Actividades propuestas:
1 > Enumera los cinco ámbitos que, según el fragmento sobre Maradona, se le toleraban al futbolista igual que su episodio con Katarina Witt.
2 > Prosigue el fragmento sobre Maradona a partir de su última oración.

Fragmento:

======

Claro que el dolor también lleva aparejada la gloria, como en la película de Almodóvar con la que la vida de Maradona guarda, aunque sea en abstracto, cierta similitud. Para Maradona, la gloria significó no solo abandonar un porvenir de pobreza, supervivencia y quizás delincuencia, sino saber que podía hacer lo que le viniera en gana sin que el mundo se lo reprochara, más allá de sus inevitables haters. Baste un ejemplo. En 1988, en el momento álgido de su carrera, voló a Berlín para pasar unos días de vacaciones y pidió públicamente una cita con Katarina Witt, campeona olímpica de patinaje artístico en Calgary unos meses antes. Witt, una belleza deslumbrante de 23 años, fue una de las primeras atletas del Este de Europa que trascendió al mundo del deporte. Maradona, en su omnipotencia, pensó que se la podría beneficiar, pero la patinadora de la RDA lo dejó con un palmo de narices, lo que provocó el público enfado del futbolista. Lo mismo le sucedió con las drogas, el alcohol, los excesos, las opiniones políticas o las eventuales salidas de tono. Todo se le permitía, le saliera bien o no.

======

Datos de origen
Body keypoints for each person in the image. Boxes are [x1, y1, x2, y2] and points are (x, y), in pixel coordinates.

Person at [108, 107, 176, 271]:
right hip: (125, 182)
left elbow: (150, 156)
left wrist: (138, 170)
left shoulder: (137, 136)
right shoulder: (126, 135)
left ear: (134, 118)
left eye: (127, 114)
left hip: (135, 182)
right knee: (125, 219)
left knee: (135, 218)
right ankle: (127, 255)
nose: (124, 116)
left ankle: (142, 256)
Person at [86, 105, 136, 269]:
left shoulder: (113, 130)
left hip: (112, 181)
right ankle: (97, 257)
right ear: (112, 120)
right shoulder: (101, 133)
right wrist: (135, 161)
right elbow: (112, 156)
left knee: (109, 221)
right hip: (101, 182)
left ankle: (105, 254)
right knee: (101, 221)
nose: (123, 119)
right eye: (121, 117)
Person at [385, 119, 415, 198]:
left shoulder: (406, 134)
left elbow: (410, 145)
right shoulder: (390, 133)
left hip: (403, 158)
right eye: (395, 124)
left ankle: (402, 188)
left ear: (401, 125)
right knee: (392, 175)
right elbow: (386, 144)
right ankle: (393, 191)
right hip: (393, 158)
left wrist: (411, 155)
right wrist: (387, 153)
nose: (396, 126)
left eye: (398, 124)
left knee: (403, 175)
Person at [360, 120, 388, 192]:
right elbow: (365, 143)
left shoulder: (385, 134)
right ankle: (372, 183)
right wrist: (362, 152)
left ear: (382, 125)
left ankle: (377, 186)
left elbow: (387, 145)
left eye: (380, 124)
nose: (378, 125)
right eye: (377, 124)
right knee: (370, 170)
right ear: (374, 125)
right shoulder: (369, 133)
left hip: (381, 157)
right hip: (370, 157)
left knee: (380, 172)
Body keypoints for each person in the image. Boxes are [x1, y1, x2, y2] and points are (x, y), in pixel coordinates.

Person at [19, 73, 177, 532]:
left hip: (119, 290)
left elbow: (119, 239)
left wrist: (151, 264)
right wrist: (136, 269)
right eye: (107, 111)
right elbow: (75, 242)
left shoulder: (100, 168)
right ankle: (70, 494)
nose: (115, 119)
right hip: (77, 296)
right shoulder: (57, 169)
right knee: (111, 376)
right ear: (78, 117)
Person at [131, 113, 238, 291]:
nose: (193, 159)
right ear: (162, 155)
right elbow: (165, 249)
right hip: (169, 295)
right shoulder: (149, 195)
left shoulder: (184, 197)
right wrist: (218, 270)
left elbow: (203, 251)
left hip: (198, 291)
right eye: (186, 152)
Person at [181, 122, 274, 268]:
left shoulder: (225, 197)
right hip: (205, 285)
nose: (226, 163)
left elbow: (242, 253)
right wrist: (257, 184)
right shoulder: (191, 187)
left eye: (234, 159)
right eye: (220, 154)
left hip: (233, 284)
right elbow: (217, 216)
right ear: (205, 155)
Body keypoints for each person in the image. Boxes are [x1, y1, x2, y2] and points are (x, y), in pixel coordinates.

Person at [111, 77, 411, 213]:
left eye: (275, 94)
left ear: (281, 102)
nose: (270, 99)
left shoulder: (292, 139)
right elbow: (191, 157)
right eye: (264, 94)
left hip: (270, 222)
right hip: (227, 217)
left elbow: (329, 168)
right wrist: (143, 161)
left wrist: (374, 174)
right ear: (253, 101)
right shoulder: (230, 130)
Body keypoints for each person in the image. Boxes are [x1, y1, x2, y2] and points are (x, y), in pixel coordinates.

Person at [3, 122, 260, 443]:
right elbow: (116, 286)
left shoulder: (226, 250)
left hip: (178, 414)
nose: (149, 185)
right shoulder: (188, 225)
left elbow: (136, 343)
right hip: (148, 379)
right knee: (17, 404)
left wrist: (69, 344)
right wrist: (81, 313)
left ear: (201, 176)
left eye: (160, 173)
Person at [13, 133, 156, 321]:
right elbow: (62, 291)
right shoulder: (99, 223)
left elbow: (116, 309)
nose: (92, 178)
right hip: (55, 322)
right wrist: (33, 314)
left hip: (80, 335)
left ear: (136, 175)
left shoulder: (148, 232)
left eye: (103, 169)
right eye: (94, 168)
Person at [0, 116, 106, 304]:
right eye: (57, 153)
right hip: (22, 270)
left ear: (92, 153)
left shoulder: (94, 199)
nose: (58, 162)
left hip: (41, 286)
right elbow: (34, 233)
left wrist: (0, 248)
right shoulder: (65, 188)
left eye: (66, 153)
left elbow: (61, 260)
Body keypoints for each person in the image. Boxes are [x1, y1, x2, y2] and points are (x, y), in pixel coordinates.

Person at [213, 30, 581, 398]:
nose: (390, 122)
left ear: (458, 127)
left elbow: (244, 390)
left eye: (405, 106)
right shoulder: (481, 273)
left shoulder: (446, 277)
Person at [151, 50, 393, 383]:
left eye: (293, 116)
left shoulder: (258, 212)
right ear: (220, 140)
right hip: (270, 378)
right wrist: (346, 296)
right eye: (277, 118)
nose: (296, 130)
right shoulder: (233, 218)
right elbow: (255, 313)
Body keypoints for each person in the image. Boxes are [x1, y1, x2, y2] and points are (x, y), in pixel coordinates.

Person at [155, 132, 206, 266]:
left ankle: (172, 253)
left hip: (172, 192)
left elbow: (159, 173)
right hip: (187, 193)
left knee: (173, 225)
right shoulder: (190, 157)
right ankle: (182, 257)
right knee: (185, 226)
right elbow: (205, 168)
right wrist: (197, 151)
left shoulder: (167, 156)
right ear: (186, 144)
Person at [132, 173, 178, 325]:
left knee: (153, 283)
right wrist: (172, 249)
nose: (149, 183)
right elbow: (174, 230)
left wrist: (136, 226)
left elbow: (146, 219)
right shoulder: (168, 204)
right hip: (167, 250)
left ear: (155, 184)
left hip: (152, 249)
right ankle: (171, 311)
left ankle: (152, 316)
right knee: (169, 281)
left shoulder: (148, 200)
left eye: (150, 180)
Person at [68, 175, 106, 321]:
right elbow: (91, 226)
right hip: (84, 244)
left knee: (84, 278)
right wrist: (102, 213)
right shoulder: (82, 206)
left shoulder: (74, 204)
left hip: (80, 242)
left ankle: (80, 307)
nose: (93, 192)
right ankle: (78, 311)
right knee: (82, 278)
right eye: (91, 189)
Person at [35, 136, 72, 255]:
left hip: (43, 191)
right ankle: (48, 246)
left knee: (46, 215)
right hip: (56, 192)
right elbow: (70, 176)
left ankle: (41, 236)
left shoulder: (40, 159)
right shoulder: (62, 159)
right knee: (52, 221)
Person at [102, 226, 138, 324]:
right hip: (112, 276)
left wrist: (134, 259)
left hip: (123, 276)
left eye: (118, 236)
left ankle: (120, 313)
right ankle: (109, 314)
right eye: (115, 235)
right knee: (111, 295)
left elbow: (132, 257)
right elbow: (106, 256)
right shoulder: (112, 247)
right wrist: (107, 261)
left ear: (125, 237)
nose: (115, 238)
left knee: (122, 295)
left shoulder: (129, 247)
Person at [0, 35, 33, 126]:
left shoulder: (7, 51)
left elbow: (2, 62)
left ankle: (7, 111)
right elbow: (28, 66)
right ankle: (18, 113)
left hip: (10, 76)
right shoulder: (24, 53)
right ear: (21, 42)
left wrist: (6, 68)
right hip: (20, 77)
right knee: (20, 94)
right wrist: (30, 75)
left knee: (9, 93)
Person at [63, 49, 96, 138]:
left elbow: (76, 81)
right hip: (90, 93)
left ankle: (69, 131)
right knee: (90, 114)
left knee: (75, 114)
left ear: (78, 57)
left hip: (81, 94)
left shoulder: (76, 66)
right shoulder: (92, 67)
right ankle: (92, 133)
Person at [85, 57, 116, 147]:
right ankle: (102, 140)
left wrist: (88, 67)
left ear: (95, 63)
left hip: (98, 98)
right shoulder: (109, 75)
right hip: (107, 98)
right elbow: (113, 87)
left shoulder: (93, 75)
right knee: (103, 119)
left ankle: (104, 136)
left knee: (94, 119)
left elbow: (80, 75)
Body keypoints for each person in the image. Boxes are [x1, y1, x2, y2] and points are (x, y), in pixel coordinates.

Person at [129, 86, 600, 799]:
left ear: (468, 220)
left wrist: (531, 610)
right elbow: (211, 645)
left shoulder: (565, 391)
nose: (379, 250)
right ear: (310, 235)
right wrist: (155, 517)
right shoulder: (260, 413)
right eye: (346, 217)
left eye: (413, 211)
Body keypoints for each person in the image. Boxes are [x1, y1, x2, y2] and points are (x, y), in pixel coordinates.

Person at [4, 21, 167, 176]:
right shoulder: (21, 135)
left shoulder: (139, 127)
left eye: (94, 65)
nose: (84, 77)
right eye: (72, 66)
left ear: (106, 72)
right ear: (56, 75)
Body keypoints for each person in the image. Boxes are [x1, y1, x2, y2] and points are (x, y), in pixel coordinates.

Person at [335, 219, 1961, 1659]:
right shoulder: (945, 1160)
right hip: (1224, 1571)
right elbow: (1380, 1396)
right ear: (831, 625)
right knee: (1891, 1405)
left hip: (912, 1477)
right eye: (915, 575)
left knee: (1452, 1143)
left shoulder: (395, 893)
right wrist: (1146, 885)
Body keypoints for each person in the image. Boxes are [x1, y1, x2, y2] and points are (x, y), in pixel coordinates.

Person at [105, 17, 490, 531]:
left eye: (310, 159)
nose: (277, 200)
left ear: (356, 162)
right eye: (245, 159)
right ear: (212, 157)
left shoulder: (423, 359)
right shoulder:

======

Soluciones:
1 > Las drogas, el alcohol, los excesos, las opiniones políticas y las eventuales salidas de tono.

2 >
Quizás para muchos, la figura de Maradona sea recordada por sus adicciones, sus excentricidades o su temperamento, siempre al borde de un ataque de nervios. Pero los que lo vimos jugar en directo lo recordaremos como lo que fue: el jugador más determinante que ha habido jamás sobre un campo de fútbol. Y en Valencia tuvimos la ocasión de disfrutarlo dos veces.
Mestalla fue el primer estadio español en el que jugó Maradona, en un partido de preparación para el Mundial del 82 entre el Valencia y Argentina que ganó el seleccionado albiceleste después de una estratosférica jugada del 'Pelusa'. Fue en los tiempos del proceso sucesorio en el trono del fútbol mundial, de Kempes a Maradona, que se encontraron en aquel partido. Un año después, cuando ambos ya habían pasado el purgatorio del Mundial (en el que hubo mucho dolor y poca gloria para Argentina), se volvieron a ver en Mestalla en el encuentro que abría la liga 82-83 y que suponía el debut de Maradona en el campeonato español. Un Valencia decadente, el mismo que sobreviviría en el alambre sin caer en la segunda división por puro milagro, venció al todopoderoso Barcelona de Maradona y Schuster gracias a un gol postrero de Idígoras.